With the recent elimination of Michigan’s Promise Scholarship, universities across the state are struggling to find ways to compensate for the lack of funding.
The scholarship provided up to $4,000 for Michigan students who obtained a suitable score on the Michigan Merit Exam (MME) taken in high school to help pay for college. It was eliminated to help resolve a $2.8 billion state deficit. Students who had the scholarship this semester were surprised to find out that the money they were expecting for this semester was gone.
“There was a promise made to students and that’s an important thing,” said Mike Rotundo, director of financial aid at Northern. “I’m hoping that the legislature and the governor will be able to work things out and there will be some kind of continuation of the Michigan Promise Award.”
NMU’s solution to the problem was to create a loan that the approximately 1,200 students who had the Promise Scholarship at Northern could take advantage of. The loan is interest free if paid in full during the repayment period, and payments begin June 1, 2010. The loans are for up to $2,000, depending on how much money the students were originally eligible for. There is a $5 late fee for each installment not paid in full when due.
“Since this dragged on so long with the state and the decision was made so late, I just want students to know there is something out there,” said Steve Bigalk, coordinator of the student service center and director of financial services. “I was in the room when different scenarios were kicked around and I tried to put the pieces together for the loan program, what I thought kind of made sense.”

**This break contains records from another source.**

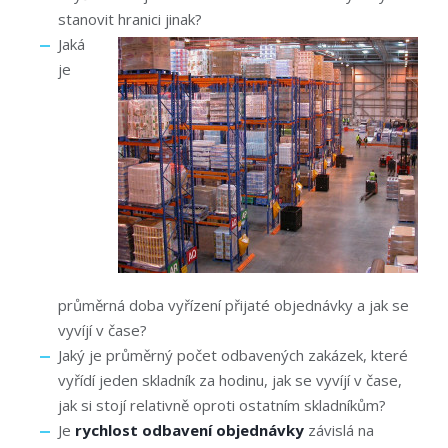
stanovit hranici jinak?
Jaká
je
průměrná doba vyřízení přijaté objednávky a jak se
vyvíjí v čase?
Jaký je průměrný počet odbavených zakázek, které
vyřídí jeden skladník za hodinu, jak se vyvíjí v čase,
jak si stojí relativně oproti ostatním skladníkům?
Je
rychlost odbavení objednávky
závislá na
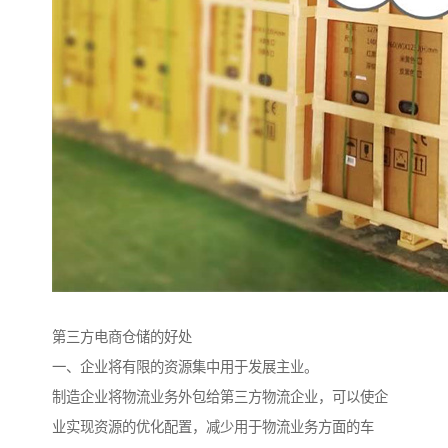
第三方电商仓储的好处
一、企业将有限的资源集中用于发展主业。
制造企业将物流业务外包给第三方物流企业，可以使企
业实现资源的优化配置，减少用于物流业务方面的车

Recently, Gov. Granholm, who has been supportive of the program, has been going around the state visiting universities, trying to urge students to lobby against senators and representatives to help reinstate the program.
“I guess I’m still hoping, not just as an employee here, but as a taxpayer, that they’ll find money for this program. Whenever, next month, next year,” said Bigalk. “It’s too bad it was called the Promise Scholarship.”

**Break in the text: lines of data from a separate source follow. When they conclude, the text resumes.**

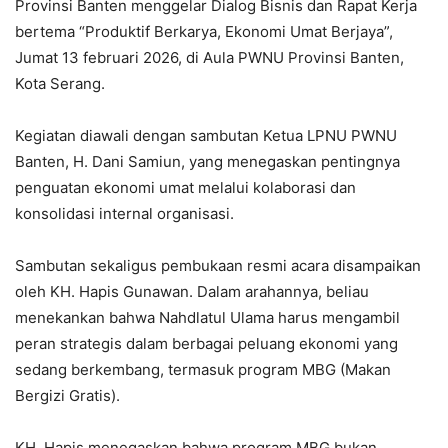
Provinsi Banten menggelar Dialog Bisnis dan Rapat Kerja
bertema “Produktif Berkarya, Ekonomi Umat Berjaya”,
Jumat 13 februari 2026, di Aula PWNU Provinsi Banten,
Kota Serang.
Kegiatan diawali dengan sambutan Ketua LPNU PWNU
Banten, H. Dani Samiun, yang menegaskan pentingnya
penguatan ekonomi umat melalui kolaborasi dan
konsolidasi internal organisasi.
Sambutan sekaligus pembukaan resmi acara disampaikan
oleh KH. Hapis Gunawan. Dalam arahannya, beliau
menekankan bahwa Nahdlatul Ulama harus mengambil
peran strategis dalam berbagai peluang ekonomi yang
sedang berkembang, termasuk program MBG (Makan
Bergizi Gratis).
KH. Hapis menegaskan bahwa program MBG bukan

Many other schools across the state have come up with different solutions to the problem.
Grand Valley State University sent out e-mails to their students in September warning them that the Promise Scholarship funding might fall through and notifying them of the money they may owe. GVSU President Thomas J. Haas said in the e-mail that he was “disappointed beyond words” that the university would have to bill their students for the money that was promised by the state. Now that the scholarship is officially gone, those students will have to pay that money.
Michigan Technological University decided to pay the amounts their students were expecting for the fall semester. They compensated for the Promise Scholarship with money from their scholarship fund that already existed.

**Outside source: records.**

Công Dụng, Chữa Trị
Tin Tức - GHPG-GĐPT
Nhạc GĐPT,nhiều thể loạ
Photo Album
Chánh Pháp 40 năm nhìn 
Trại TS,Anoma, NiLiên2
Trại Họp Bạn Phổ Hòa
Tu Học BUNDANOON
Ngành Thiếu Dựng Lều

“We don’t want to penalize students for a bill that was supposedly paid for already,” said Michael Roose, assistant director of financial aid at Michigan Tech.
Gavin Leach, vice president of finance and administration, said that the loan program was the best solution for Northern of all the alternatives they considered.
“Obviously, it’s the state that reneged on what they should provide to the students and what they agreed to,” said Leach. “We’ve been looking from the time in the summer when we started to get word that the funding might be lost. We looked at a way to handle it. Some schools just said, you have to owe it either way. We looked at what we could provide our students.”
Leach said that although times are difficult right now, he hopes that the state will come up for funding for the Promise Scholarship.
“We think the state should come through for the students because it’s the right thing to do. Hopefully they’re able to find a way to fund the program. Especially for the students who were due money this fall already,” Leach said.
Junior zoology major Zoe Davison was expecting the money for this semester applied for the loan when she first heard of it, and said it was a better option than having to pay for it immediately.
“I think it’s a shame that we had to come to the loan situation. I wish the money that was promised to me was there, because I already have enough student loans,” said Davison. “But it’s definitely better than nothing and I’m glad the school came up for it.”
Davison said she is paying her way through school and was disappointed when she realized she’d have to pay additional money.
“Since I know NMU doesn’t have the money to just give it to students, I think this is a good alternative that we get to have this loan. Especially since it’s interest free,” Davison said.